# What you have to do:
Return every line in the records below that contains the string "suis", treating uppercase and lowercase as different.

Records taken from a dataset
------------------------------
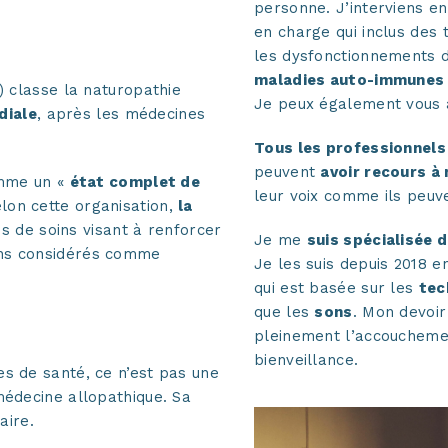
ropathie?
personne. J’interviens e
en charge qui inclus des 
les dysfonctionnements d
maladies auto-immunes
) classe la naturopathie
Je peux également vous
diale
, après les médecines
Tous les professionnels 
peuvent
avoir recours à
comme un «
état complet de
leur voix comme ils peuve
lon cette organisation,
la
 de soins visant à renforcer
Je me
suis spécialisée
ens considérés comme
Je les suis depuis 2018 
qui est basée sur les
tec
que les
sons
. Mon devoir
pleinement l’accouchemen
bienveillance.
s de santé, ce n’est pas une
médecine allopathique. Sa
ire.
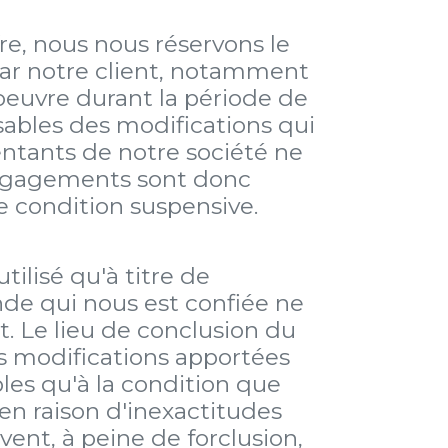
fre, nous nous réservons le
 par notre client, notamment
oeuvre durant la période de
nsables des modifications qui
entants de notre société ne
s engagements sont donc
e condition suspensive.
ilisé qu'à titre de
e qui nous est confiée ne
. Le lieu de conclusion du
Les modifications apportées
les qu'à la condition que
en raison d'inexactitudes
nt, à peine de forclusion,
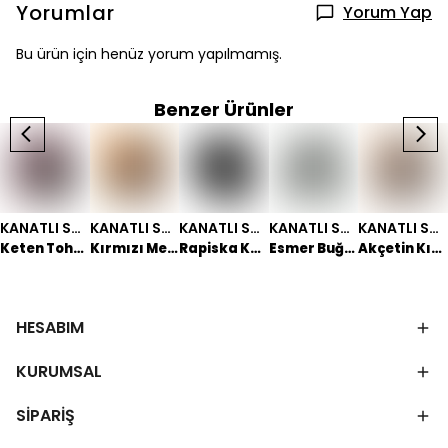
Yorumlar
Yorum Yap
Bu ürün için henüz yorum yapılmamış.
Benzer Ürünler
KANATLI SHOP
KANATLI SHOP
KANATLI SHOP
KANATLI SHOP
KANATLI SHOP
Keten Tohumu
Kırmızı Mercimek
Rapiska Kanola Tohumu
Esmer Buğday
Akçetin Kırmızı Sert Buğday
HESABIM
KURUMSAL
SİPARİŞ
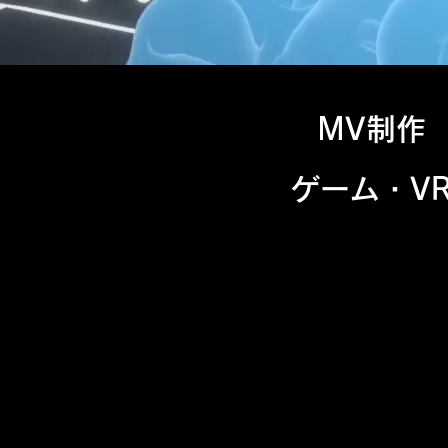
MV制作
​ゲーム・V
豊富な経験
モーションキャプチャ
多くの方から
「え!?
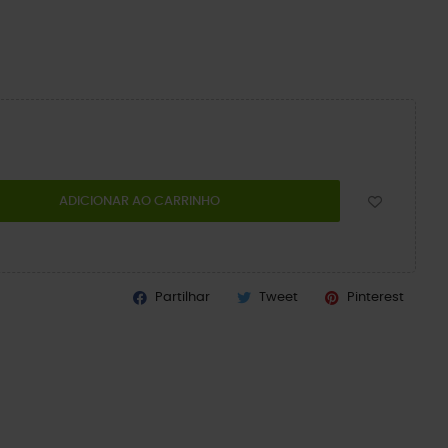
ADICIONAR AO CARRINHO
Partilhar
Tweet
Pinterest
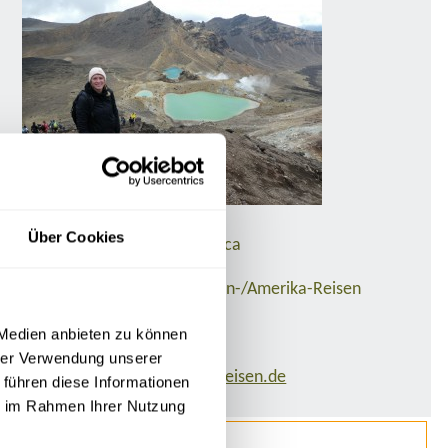
Anja Göppner
Über Cookies
Sales Managerin Asia/America
Ihr Ansprechpartner für Asien-/Amerika-Reisen
Tel:
0341/55 00 94-30
 Medien anbieten zu können
hrer Verwendung unserer
E-Mail:
anja.goeppner@at-reisen.de
 führen diese Informationen
ie im Rahmen Ihrer Nutzung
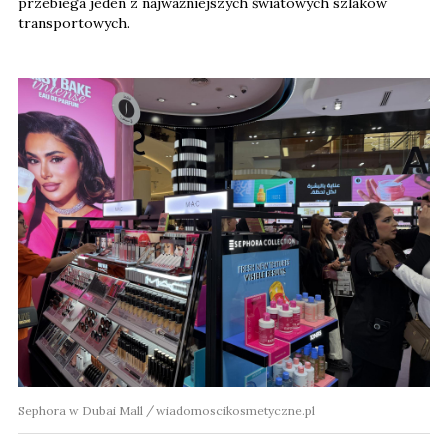
przebiega jeden z najważniejszych światowych szlaków
transportowych.
Sephora w Dubai Mall
wiadomoscikosmetyczne.pl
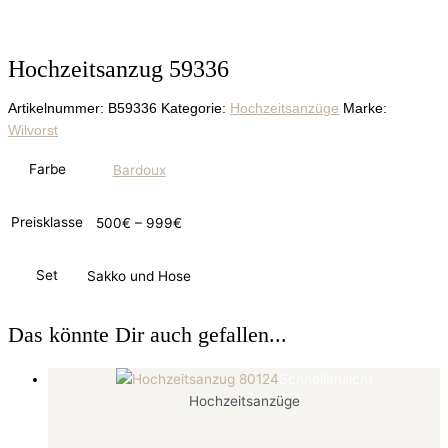
Hochzeitsanzug 59336
Artikelnummer:
B59336
Kategorie:
Hochzeitsanzüge
Marke:
Wilvorst
Farbe
Bardoux
Preisklasse
500€ – 999€
Set
Sakko und Hose
Das könnte Dir auch gefallen...
Schnellansicht
Hochzeitsanzüge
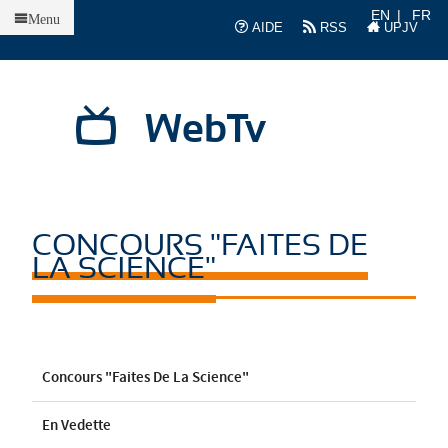
Accueil
EN
FR
Menu
AIDE
RSS
UPJV
WebTv
CONCOURS "FAITES DE
LA SCIENCE"
Concours "Faites De La Science"
En Vedette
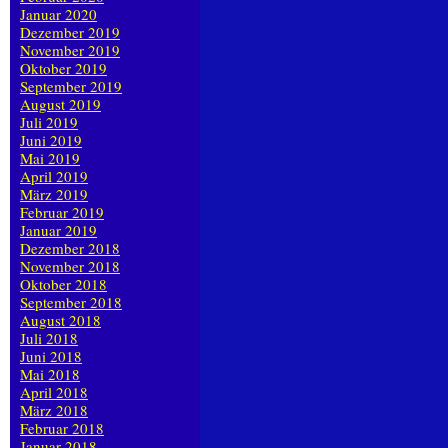
Januar 2020
Dezember 2019
November 2019
Oktober 2019
September 2019
August 2019
Juli 2019
Juni 2019
Mai 2019
April 2019
März 2019
Februar 2019
Januar 2019
Dezember 2018
November 2018
Oktober 2018
September 2018
August 2018
Juli 2018
Juni 2018
Mai 2018
April 2018
März 2018
Februar 2018
Januar 2018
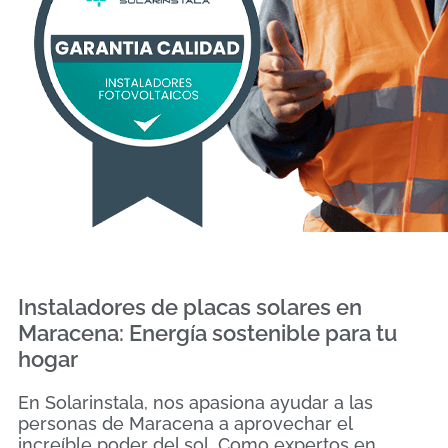
Instaladores de placas solares en
Maracena: Energía sostenible para tu
hogar
En Solarinstala, nos apasiona ayudar a las
personas de Maracena a aprovechar el
increíble poder del sol. Como expertos en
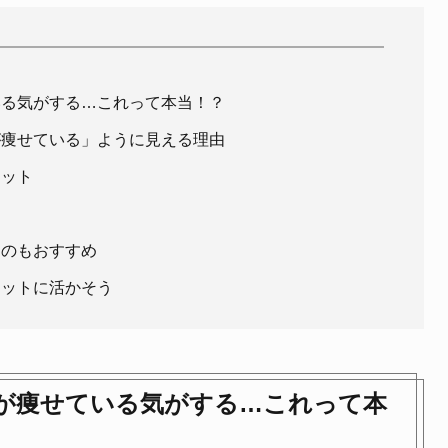
いる気がする…これって本当！？
が痩せている」ように見える理由
リット
るのもおすすめ
エットに活かそう
が痩せている気がする…これって本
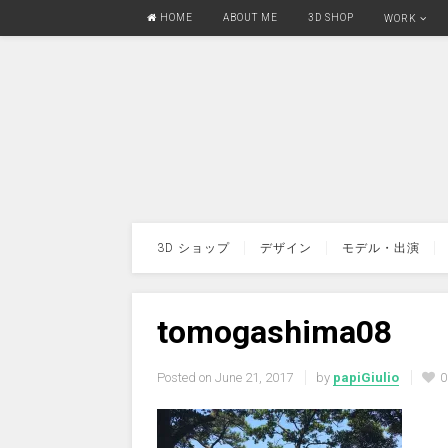
HOME
ABOUT ME
3D SHOP
WORK
3D ショップ
デザイン
モデル・出演
tomogashima08
Posted on
June 21, 2017
by
papiGiulio
0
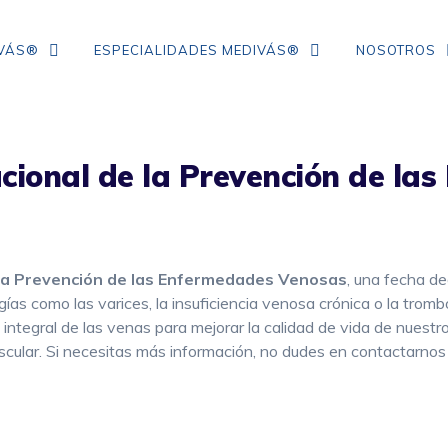
IVÁS®
ESPECIALIDADES MEDIVÁS®
NOSOTROS
acional de la Prevención de l
TRATAMIENTO DE ARRUGAS DE
COLÁGENO
IPL
NEUROMODULADORES
 la Prevención de las Enfermedades Venosas
, una fecha de
ías como las varices, la insuficiencia venosa crónica o la tro
ÁCIDO HIALURÓNICO
integral de las venas para mejorar la calidad de vida de nuestr
ular. Si necesitas más información, no dudes en contactarnos y
FLACIDEZ FACIAL
CORRECCIÓN DE ARRUGAS
MESOTERAPIA CON VITAMINAS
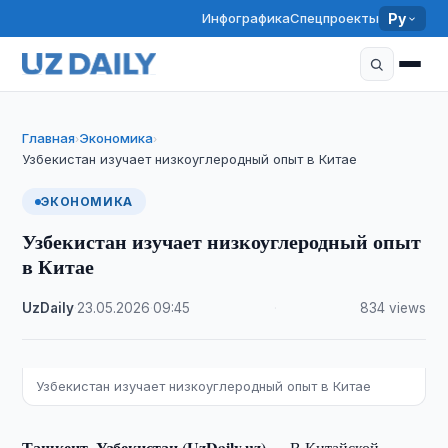
Инфографика
Спецпроекты
Ру
Главная
Экономика
›
›
Узбекистан изучает низкоуглеродный опыт в Китае
ЭКОНОМИКА
Узбекистан изучает низкоуглеродный опыт
в Китае
UzDaily
·
23.05.2026
·
09:45
·
834 views
Узбекистан изучает низкоуглеродный опыт в Китае
Ташкент, Узбекистан (UzDaily.uz) —
В Китайской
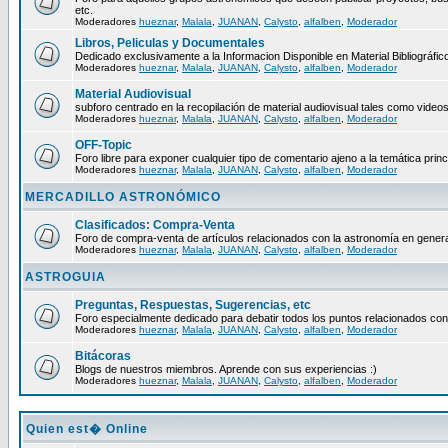
etc.
Moderadores
hueznar
,
Malala
,
JUANAN
,
Calysto
,
alfalben
,
Moderador
Libros, Peliculas y Documentales
Dedicado exclusivamente a la Informacion Disponible en Material Bibliográfico
Moderadores
hueznar
,
Malala
,
JUANAN
,
Calysto
,
alfalben
,
Moderador
Material Audiovisual
subforo centrado en la recopilación de material audiovisual tales como video
Moderadores
hueznar
,
Malala
,
JUANAN
,
Calysto
,
alfalben
,
Moderador
OFF-Topic
Foro libre para exponer cualquier tipo de comentario ajeno a la temática princ
Moderadores
hueznar
,
Malala
,
JUANAN
,
Calysto
,
alfalben
,
Moderador
MERCADILLO ASTRONÓMICO
Clasificados: Compra-Venta
Foro de compra-venta de artículos relacionados con la astronomía en genera
Moderadores
hueznar
,
Malala
,
JUANAN
,
Calysto
,
alfalben
,
Moderador
ASTROGUIA
Preguntas, Respuestas, Sugerencias, etc
Foro especialmente dedicado para debatir todos los puntos relacionados con
Moderadores
hueznar
,
Malala
,
JUANAN
,
Calysto
,
alfalben
,
Moderador
Bitácoras
Blogs de nuestros miembros. Aprende con sus experiencias :)
Moderadores
hueznar
,
Malala
,
JUANAN
,
Calysto
,
alfalben
,
Moderador
Quien est� Online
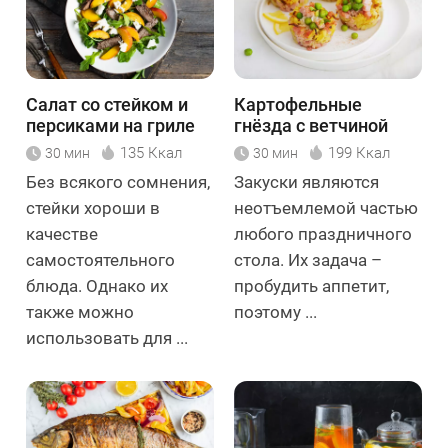
Салат со стейком и
Картофельные
персиками на гриле
гнёзда с ветчиной
135 Ккал
199 Ккал
30 мин
30 мин
Без всякого сомнения,
Закуски являются
стейки хороши в
неотъемлемой частью
качестве
любого праздничного
самостоятельного
стола. Их задача –
блюда. Однако их
пробудить аппетит,
также можно
поэтому ...
использовать для ...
------------------------------
# Result:
suis spécialisée
Je les suis depuis 2018 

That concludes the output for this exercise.